*TEXTO APRESENTADO*.
* * * * * * * * *

Ripley

Ripley, de Steven Zaillian, é uma série americana de thriller psicológico em oito episódios de 55 minutos, criada por Steven Zaillian e transmitida desde 4 de abril de 2024 na plataforma Netflix. É uma adaptação do romance policial Mr Ripley, de Patricia Highsmith (1955), e prolonga as versões cinematográficas Plein Soleil (1960) e The Talented Mr Ripley (1999).

Sinopse (com spoilers)

Em Nova Iorque, no início dos anos 1960, Tom Ripley (magnífico Andrew Scott), um trafulha solitário, abandonado, com pouca sorte (um looser), é abordado por um detetive privado que lhe transmite o desejo de um rico armador, Herbert Greenleaf, de se encontrar com ele. Este último foi informado, equivocadamente, de que Ripley era um velho amigo do seu filho, Richard Greenleaf (Johnny Flynn), apelidado Dickie, que vive, há vários anos, a dolce vita em Atrani, Itália, com a sua namorada, escritora de viagens, Marge Sherwood (Dakota Fanning), sonhando em ser pintor. Quer contratá-lo para convencer Dickie a regressar aos Estados Unidos. Apesar de Tom não conhecer Dickie, aceita, pela aventura e pela recompensa financeira.

A descoberta que Tom faz do estilo de vida confortável, hedonista e elegante de Dickie inicia uma trama complexa de mentiras, manipulação e morte. Mas parte de uma admiração verdadeira por Dickie. Tom insinua-se na relação entre Dickie e Marge, o jovem casal, e semeia alguma discórdia. Numa viagem a San Remo, enquanto Richard tenta afastá-lo da sua vida, Tom assassina-o em alto mar num bote alugado, afundando depois o seu corpo amarrado à âncora. Esconde o bote e apanha o comboio de volta a Atrani e começa a fazer-se passar por ele, substituindo-o na dolce vita (sem Marge), que ele acredita merecer.

* * * * * * * * *

*SECÇÃO DE DADOS*.
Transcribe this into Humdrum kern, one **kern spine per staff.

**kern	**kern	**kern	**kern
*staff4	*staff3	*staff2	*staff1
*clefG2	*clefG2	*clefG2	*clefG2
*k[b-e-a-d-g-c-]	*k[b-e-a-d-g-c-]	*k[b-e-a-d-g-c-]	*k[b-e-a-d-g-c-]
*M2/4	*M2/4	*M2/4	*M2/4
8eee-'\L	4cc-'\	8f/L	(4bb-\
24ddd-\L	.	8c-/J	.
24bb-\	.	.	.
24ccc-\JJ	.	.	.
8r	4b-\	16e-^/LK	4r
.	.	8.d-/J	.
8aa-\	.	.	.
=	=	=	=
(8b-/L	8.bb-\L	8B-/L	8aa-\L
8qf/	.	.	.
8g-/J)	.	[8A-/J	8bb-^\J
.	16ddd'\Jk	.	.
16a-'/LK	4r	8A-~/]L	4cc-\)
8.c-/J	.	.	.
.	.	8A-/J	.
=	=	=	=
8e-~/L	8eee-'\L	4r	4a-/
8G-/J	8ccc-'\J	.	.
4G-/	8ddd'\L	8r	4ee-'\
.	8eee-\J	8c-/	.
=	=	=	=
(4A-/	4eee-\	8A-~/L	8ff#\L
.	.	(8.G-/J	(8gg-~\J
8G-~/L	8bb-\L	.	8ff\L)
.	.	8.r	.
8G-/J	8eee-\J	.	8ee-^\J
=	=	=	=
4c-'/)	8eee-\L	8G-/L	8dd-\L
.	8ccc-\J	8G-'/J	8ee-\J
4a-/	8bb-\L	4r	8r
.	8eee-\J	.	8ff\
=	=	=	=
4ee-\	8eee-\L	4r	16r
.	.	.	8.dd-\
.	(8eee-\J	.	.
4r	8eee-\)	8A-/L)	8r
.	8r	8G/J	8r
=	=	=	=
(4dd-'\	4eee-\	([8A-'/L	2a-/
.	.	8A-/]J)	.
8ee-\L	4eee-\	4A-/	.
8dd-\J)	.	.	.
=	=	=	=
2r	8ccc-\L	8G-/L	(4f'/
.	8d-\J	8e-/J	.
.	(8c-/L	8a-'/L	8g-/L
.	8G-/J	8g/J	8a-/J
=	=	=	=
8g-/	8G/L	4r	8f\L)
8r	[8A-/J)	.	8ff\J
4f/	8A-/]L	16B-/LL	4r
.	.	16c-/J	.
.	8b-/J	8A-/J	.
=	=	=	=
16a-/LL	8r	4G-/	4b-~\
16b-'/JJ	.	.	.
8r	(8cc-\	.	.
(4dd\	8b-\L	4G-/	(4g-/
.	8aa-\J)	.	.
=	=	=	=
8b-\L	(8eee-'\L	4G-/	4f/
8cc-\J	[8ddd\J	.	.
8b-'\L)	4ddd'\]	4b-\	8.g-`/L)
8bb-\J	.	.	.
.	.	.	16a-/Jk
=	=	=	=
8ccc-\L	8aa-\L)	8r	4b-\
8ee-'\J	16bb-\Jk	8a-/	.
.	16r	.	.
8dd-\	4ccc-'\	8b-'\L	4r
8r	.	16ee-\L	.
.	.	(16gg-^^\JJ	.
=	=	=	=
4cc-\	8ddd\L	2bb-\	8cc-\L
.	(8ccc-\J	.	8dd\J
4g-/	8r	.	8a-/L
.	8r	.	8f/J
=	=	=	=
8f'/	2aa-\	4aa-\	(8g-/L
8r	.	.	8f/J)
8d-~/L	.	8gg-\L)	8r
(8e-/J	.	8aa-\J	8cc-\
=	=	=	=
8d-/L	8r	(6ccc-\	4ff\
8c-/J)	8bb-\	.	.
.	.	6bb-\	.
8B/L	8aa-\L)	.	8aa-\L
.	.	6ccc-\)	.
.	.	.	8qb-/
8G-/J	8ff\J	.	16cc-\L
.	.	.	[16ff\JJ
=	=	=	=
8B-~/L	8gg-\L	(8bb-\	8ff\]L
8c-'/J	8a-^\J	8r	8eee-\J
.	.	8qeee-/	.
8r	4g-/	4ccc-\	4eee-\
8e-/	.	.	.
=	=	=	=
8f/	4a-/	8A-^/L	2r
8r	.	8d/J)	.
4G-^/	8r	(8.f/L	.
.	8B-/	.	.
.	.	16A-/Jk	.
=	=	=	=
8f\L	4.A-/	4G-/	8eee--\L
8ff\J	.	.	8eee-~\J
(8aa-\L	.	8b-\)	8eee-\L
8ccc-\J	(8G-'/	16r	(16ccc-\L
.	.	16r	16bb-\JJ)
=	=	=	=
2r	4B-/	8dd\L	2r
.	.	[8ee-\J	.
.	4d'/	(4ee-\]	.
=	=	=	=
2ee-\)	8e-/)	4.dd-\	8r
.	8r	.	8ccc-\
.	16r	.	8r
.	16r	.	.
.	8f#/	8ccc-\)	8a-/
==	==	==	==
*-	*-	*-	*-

* * * * * * * * *

*EXERCÍCIOS*.
1. Responda às perguntas seguintes com base no texto sobre a série Ripley.
(a) Em que data começou a série a ser transmitida na Netflix?
(b) Em que localidade italiana vive Dickie com Marge?
(c) Durante uma viagem a que cidade é que Tom assassina Richard?
2. Traduza para inglês a frase "Quer contratá-lo para convencer Dickie a regressar aos Estados Unidos.", retirada do texto sobre a série Ripley.
3. Dê continuidade ao texto sobre a série Ripley a partir do ponto em que termina.

*RESPOSTAS*.
1.
(a) A 4 de abril de 2024.
(b) Em Atrani.
(c) San Remo.

2. He wants to hire him to convince Dickie to return to the United States.

3.
Marge, Dickie e Tom Ripley em Atrani

Ripley é uma personagem que percorre vários livros de Highsmith, e se este diz respeito ao livro de 1955 citado acima, tem contudo a espessura de várias camadas que ultrapassam o Mr Ripley. Por isto e porque os filmes anteriores — Plein Soleil (um Alain Delon vingativo e sedutor) e The Talented Mr Ripley (um Matt Damon que se vê ultrapassado pelas circunstâncias e muito mais dependente do talento e ousadia, também performativas, de Jude Law) — lhe abrem oportunidades estéticas (narrativas, iconográficas e cinematográficas) que talvez não tivesse se fosse originário (a primeira obra deve ser mais escorada no verosímil do que as versões que lhe possam seguir). Nesta série, a opção pelo preto e branco, um claro-escuro com inúmeras gradações, recusa a ideia de uma Itália de sol e praia (central nas duas versões anteriores) sem parecer arbitrário, como se fosse um lance de dados estético inoportuno. A fotografia, Robert Elswit, pôde, assim, ser composta a partir dos princípios das pinturas de Caravaggio: um fundo escuro com iluminações intensas de partes dos elementos que as compõem, incandescências. Um Caravaggio omnipresente, pelo que acabei de dizer, mas também pelas citações diretas, história dentro da história e a circunstância de ter sido um assassino perseguido (matar eleva tanto quanto rebaixa). Ripley é, pois, sombrio e luminoso. Mas como o fio narrativo se desenrola a partir do ressentimento (em Plein Soleil talvez seja a vingança), um Ripley desconsiderado que tem mais talento do que os senhores (Dickie, Marge, o inspetor). Um Ripley que não é reconhecido, mesmo quando só pretende ser o melhor amigo de Dickie. Ser reconhecido como o cão de Dickie. É a escolha desta variação, que com certeza muito deve à Andrew Scott (que conhece Hamlet de trás para a frente), que justifica tudo o resto.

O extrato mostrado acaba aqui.